Катерина вздрогнула: «Глашка! Ах, милая моя…»
– Что говоришь-то такое, Митруша? – попыталась высунуться из окна Агафья.
– Не смей называть меня так! Это только она могла, моя Глашенька! – Митрий заплакал. Слезы, сопли, слюни стекали у него по лицу, собираясь под подбородком в единый ручеек, который замерзал на морозе.
– Иди через кухню во двор, – шепнула Катерина Агафье.
– В чем вина моя? Если и есть в чем – так меня и наказывай! А детей не трожь! Что с Глашей, скажи?
Митрий снова выстрелил в окно.
– Это к тебе, к тебе она ходила, змея ты подколодная! Глашенька моя! – плакал Митрий.
– Кухня горит, только здесь спастись еще можем, – со слезами прошептала, вернувшись, Агафья.
– На! Стреляй в меня! – Александр передал детей Агафье и двинулся к окну.
– Стой где стоишь! – Митрий выстрелил поверх окна.
Катерина схватила Александра за рубашку. Дети плакали и кашляли, наглотавшись дыма.
– Пусть еще раз выстрелит, – прошептала Катерина Александру и Агафье и бросилась к своей кровати. Дым нещадно резал глаза. Она приподняла одну половицу под кроватью и достала из тайника браунинг, который подарил когда-то Николай.
– Стреляй в меня, мужик ты или нет? – кричал Митрию Александр. Но тот медлил.
«Ах ты, сволочь, – думала Катерина, заряжая браунинг, – у тебя последний патрон остался! И пусть никто не говорит, что я безграмотная, считать не умею!» Катерина решительно передернула затвор и двинулась к окну.
– К тебе, к тебе, суке, ходила! Всем моя добренькая Глашенька помочь хотела. Встретила тифозных возле кладбища и умерла! И сама теперь на кладбище, и доченьку, и сыночка моих с собой забрала, – продолжал рыдать Митрий, вытирая сопли рукой. Винтовка в его руках дрожала.
Катерина, прижимая к себе оружие, заплакала: Глаша умерла… Они сейчас тоже погибнут… Что же он, гад, не стреляет? Времени уже не оставалось. У окна, где обычно спала Катерина, вспыхнула занавеска. Языки пламени уже протягивали свои зловещие тонкие ручонки сквозь щели в потолке. «Это я ему нужна, не дети. Поэтому он кухню сперва поджег», – догадалась Катерина.

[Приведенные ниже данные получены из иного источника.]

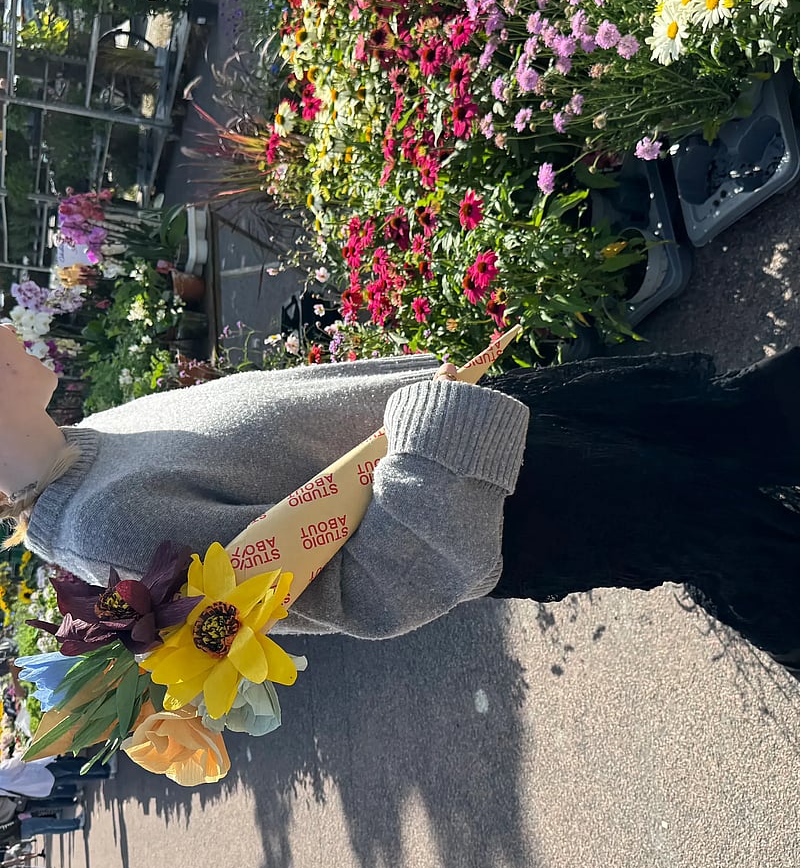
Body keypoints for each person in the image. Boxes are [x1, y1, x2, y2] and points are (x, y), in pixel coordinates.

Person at [2, 320, 800, 677]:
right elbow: (367, 593)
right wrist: (436, 431)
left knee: (739, 423)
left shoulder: (93, 439)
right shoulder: (107, 526)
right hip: (514, 502)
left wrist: (441, 410)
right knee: (733, 534)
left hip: (495, 431)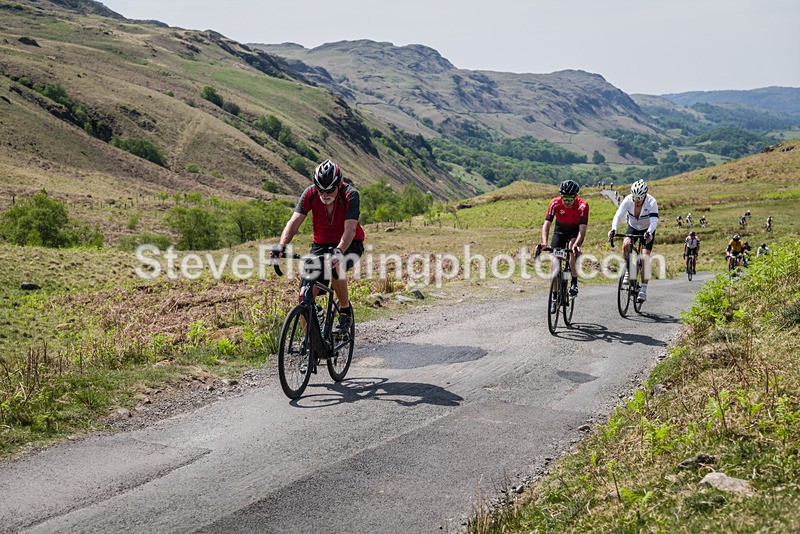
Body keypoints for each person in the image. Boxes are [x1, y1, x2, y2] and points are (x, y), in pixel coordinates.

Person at [272, 159, 365, 333]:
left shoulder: (350, 195)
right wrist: (281, 245)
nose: (325, 194)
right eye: (321, 190)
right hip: (321, 245)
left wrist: (339, 251)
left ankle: (344, 312)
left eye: (329, 190)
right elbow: (294, 222)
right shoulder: (310, 194)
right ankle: (310, 348)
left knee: (337, 265)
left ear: (339, 184)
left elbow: (351, 229)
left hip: (349, 243)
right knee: (303, 296)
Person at [538, 179, 589, 308]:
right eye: (564, 198)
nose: (566, 202)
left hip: (574, 232)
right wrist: (544, 242)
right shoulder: (555, 203)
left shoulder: (583, 205)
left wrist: (577, 245)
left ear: (575, 197)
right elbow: (547, 224)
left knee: (572, 249)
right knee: (553, 261)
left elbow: (582, 231)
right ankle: (554, 296)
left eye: (569, 199)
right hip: (559, 231)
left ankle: (574, 282)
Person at [608, 179, 659, 302]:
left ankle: (644, 289)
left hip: (647, 229)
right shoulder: (628, 200)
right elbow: (618, 215)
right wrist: (614, 229)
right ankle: (628, 269)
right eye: (635, 198)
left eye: (640, 198)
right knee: (626, 244)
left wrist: (649, 232)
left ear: (645, 195)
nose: (637, 201)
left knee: (645, 256)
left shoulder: (651, 202)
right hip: (633, 227)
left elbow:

– Отойдите все от окна и ложитесь на пол! – скомандовала она.
«Скоро рухнет крыша, времени совсем нет», – подумала Катерина.
– Ты поганый пес, не любила она тебя никогда! Силой взял, да Бог ее у тебя за это и забрал! – закричала Катерина.
Митрий выстрелил.
«Последний патрон», – подумала Катерина.
– Выходите! – крикнула она Александру и Агафье, а сама подскочила к окну и выстрелила в Митрия. Пуля прошла мимо. От неожиданности тот попятился. Попробовал выстрелить в ответ, но патроны в винтовке закончились. Он потянулся к подсумку, чтобы перезарядить, Катерина выстрелила в него, но снова промахнулась.